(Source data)
-- Opening Marker --

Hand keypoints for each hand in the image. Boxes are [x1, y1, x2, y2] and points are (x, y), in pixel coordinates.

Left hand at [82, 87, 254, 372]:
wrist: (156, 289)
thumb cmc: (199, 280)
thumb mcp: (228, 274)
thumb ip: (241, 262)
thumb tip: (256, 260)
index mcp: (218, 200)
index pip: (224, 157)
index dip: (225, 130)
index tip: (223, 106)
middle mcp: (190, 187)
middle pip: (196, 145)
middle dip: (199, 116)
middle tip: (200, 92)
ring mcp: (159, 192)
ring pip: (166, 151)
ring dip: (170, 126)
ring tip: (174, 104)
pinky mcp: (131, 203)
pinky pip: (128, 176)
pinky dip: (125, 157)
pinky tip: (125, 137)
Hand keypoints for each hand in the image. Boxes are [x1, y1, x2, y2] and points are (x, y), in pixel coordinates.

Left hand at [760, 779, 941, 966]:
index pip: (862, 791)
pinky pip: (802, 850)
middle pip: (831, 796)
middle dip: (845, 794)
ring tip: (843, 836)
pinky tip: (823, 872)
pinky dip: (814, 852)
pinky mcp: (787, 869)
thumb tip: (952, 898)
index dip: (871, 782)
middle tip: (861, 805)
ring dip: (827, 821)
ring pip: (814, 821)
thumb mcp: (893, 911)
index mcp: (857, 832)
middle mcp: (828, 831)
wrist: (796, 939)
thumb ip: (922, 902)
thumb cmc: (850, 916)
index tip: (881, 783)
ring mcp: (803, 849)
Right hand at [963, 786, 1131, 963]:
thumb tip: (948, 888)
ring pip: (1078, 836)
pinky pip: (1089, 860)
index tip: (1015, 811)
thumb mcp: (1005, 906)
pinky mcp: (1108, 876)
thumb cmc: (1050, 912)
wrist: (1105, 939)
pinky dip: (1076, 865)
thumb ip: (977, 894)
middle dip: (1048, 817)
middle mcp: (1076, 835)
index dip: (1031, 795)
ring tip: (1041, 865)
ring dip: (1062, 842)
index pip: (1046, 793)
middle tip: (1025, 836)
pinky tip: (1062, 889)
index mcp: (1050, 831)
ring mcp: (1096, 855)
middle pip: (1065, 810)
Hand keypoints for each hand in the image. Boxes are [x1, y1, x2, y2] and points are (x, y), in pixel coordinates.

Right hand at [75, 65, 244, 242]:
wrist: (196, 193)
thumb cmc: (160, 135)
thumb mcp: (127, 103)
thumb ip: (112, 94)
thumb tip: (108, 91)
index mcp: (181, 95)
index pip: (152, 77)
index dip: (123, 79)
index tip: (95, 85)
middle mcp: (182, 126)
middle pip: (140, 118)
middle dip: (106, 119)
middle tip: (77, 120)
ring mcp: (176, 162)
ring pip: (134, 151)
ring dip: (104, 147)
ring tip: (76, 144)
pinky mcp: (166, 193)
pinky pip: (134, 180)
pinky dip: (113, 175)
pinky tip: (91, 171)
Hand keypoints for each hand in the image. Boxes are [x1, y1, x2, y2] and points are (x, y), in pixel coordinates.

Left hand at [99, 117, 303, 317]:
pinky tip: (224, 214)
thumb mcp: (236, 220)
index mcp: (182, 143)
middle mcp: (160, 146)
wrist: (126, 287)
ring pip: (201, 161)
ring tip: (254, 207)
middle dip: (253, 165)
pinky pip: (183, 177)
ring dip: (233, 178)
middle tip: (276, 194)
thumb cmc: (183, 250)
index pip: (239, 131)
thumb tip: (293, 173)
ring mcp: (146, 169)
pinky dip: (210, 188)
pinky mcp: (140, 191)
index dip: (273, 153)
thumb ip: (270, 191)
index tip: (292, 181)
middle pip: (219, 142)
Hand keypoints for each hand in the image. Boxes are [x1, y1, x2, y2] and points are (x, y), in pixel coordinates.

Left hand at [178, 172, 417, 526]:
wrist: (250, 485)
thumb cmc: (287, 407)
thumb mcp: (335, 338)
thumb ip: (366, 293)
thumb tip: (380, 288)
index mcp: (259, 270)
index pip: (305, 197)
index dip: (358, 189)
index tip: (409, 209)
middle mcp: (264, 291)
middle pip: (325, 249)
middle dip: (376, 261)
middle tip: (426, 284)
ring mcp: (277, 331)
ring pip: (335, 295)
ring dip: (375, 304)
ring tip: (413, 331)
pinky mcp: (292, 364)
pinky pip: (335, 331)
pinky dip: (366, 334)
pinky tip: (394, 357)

-- Closing Marker --

- Problem
Could you transcribe the entries exactly, from the first line through the line containing "ring dip: (104, 147)", and give nothing more?

- Answer box
Hand keypoints for each hand in the image. Boxes are [x1, y1, x2, y2] and points are (x, y), in pixel coordinates.

Left hand at [82, 87, 254, 372]:
wrist: (156, 289)
thumb cmc: (199, 280)
thumb mcp: (228, 274)
thumb ip: (241, 262)
thumb tip: (256, 260)
index mcp: (218, 200)
index pip: (224, 157)
index dip: (225, 130)
index tip: (223, 106)
middle mcp: (190, 187)
middle pip: (196, 145)
middle dip: (199, 116)
middle tip: (200, 92)
ring mcp: (159, 192)
ring pip: (166, 151)
ring dip: (170, 126)
ring tip: (174, 104)
pinky mcp: (131, 203)
pinky pip: (128, 176)
pinky dip: (125, 157)
pinky tip: (125, 137)
Hand keypoints for each hand in the image. Boxes are [x1, y1, x2, y2] and points are (x, y), in pixel coordinates.

Left hand at [760, 779, 941, 966]:
index pip: (862, 791)
pinky pip: (802, 850)
middle pip: (831, 796)
middle dip: (845, 794)
ring tip: (843, 836)
pinky tip: (823, 872)
pinky dip: (814, 852)
pinky mcp: (787, 869)
thumb tip: (952, 898)
index dip: (871, 782)
middle tip: (861, 805)
ring dip: (827, 821)
ring pip: (814, 821)
thumb mcp: (893, 911)
index mcp: (857, 832)
middle mcp: (828, 831)
wrist: (796, 939)
thumb ip: (922, 902)
thumb cmc: (850, 916)
index tip: (881, 783)
ring mcp: (803, 849)
Right hand at [963, 786, 1131, 963]:
thumb tip: (948, 888)
ring pip: (1078, 836)
pinky pip: (1089, 860)
index tip: (1015, 811)
thumb mcp: (1005, 906)
pinky mcp: (1108, 876)
thumb cmc: (1050, 912)
wrist: (1105, 939)
pinky dip: (1076, 865)
thumb ip: (977, 894)
middle dip: (1048, 817)
middle mcp: (1076, 835)
index dip: (1031, 795)
ring tip: (1041, 865)
ring dip: (1062, 842)
index pip: (1046, 793)
middle tip: (1025, 836)
pinky tip: (1062, 889)
index mcp: (1050, 831)
ring mcp: (1096, 855)
middle pip: (1065, 810)
Hand keypoints for each hand in the image. Boxes are [x1, y1, x2, y2] and points are (x, y), in pixel coordinates.

Right hand at [75, 65, 244, 242]:
wrist: (196, 193)
thumb cmc: (160, 135)
thumb mcp: (127, 103)
thumb ip: (112, 94)
thumb tip: (108, 91)
index mcp: (181, 95)
index pip: (152, 77)
index dip: (123, 79)
index tip: (95, 85)
middle mcp: (182, 126)
middle pip: (140, 118)
middle dip: (106, 119)
middle tip: (77, 120)
ring mcp: (176, 162)
ring pip: (134, 151)
ring dip: (104, 147)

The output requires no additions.